How does the fact that energy cannot be released as sound in a vacuum affect events occurring in space? Since sound cannot travel in space, is the energy that would have caused the sound used somewhere else? Would it be enough energy to have to account for it in certain calculations? For instance, if you were doing a calculation concerning a collision on Earth as opposed to a collision in space, would this need to be accounted for?

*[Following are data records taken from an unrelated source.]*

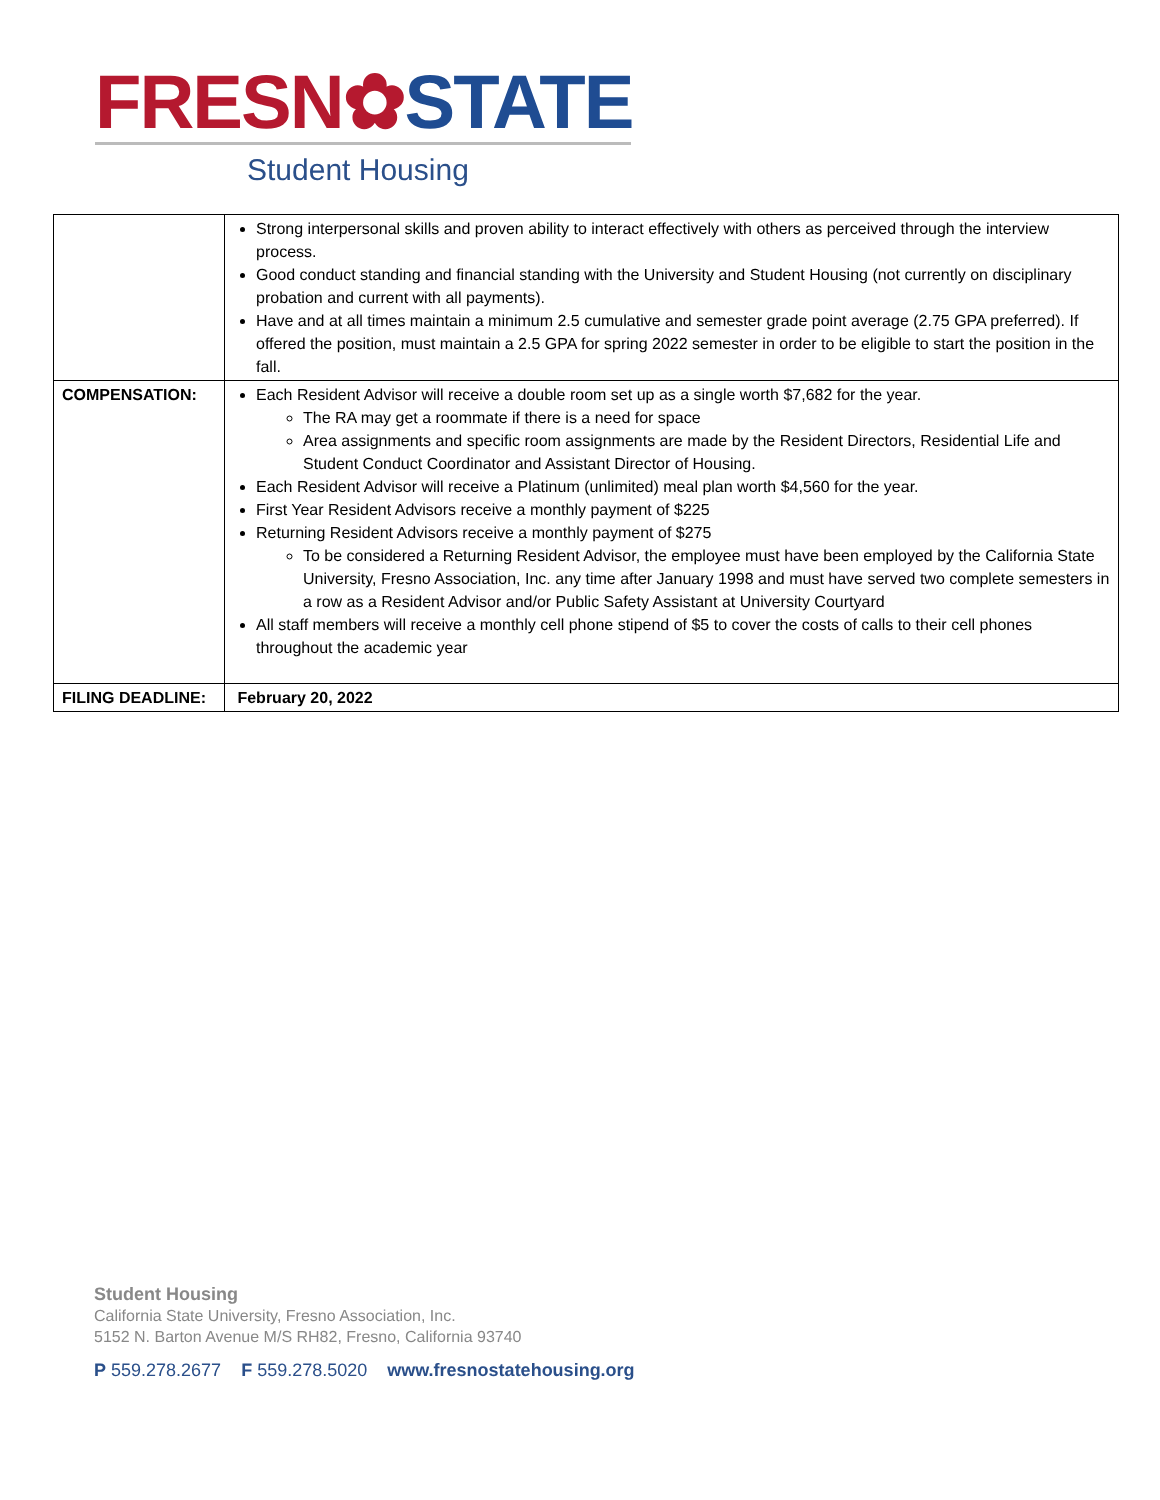FRESN✿STATE
Student Housing
| | Strong interpersonal skills and proven ability to interact effectively with others as perceived through the interview process. Good conduct standing and financial standing with the University and Student Housing (not currently on disciplinary probation and current with all payments). Have and at all times maintain a minimum 2.5 cumulative and semester grade point average (2.75 GPA preferred). If offered the position, must maintain a 2.5 GPA for spring 2022 semester in order to be eligible to start the position in the fall. |
| COMPENSATION: | Each Resident Advisor will receive a double room set up as a single worth $7,682 for the year. The RA may get a roommate if there is a need for space Area assignments and specific room assignments are made by the Resident Directors, Residential Life and Student Conduct Coordinator and Assistant Director of Housing. Each Resident Advisor will receive a Platinum (unlimited) meal plan worth $4,560 for the year. First Year Resident Advisors receive a monthly payment of $225 Returning Resident Advisors receive a monthly payment of $275 To be considered a Returning Resident Advisor, the employee must have been employed by the California State University, Fresno Association, Inc. any time after January 1998 and must have served two complete semesters in a row as a Resident Advisor and/or Public Safety Assistant at University Courtyard All staff members will receive a monthly cell phone stipend of $5 to cover the costs of calls to their cell phones throughout the academic year |
| FILING DEADLINE: | February 20, 2022 |
Student Housing
California State University, Fresno Association, Inc.
5152 N. Barton Avenue M/S RH82, Fresno, California 93740
P 559.278.2677 F 559.278.5020 www.fresnostatehousing.org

 A: Sounds comes from the vibration of an object causing the gas around it to vibrate. This, of course, carries away energy, so the vibration of the object is damped as sound waves are produced. In space (assuming a true vacuum here), if you cause an object to vibrate, it cannot shed energy through surrounding gas, because there is none. Instead, the object will either continue to vibrate, or it will heat up (microscopically, this is more or less means the vibrations become more random/less coherent).
The object may find other ways to shed energy efficiently. For instance, hot objects radiate pretty efficiently, the blackbody power emitted goes as the $4^{\rm th}$ power of the temperature, so even a modest increase in temperature from vibration could cause a substantial increase in electromagnetic radiative output.
I don't have time to try a calculation like working out the difference between striking e.g. a cathedral bell in air vs. in vacuum, but it would be neat to know what fraction of the energy comes out in sound and in light in each case, and the relevant damping timescales and so on.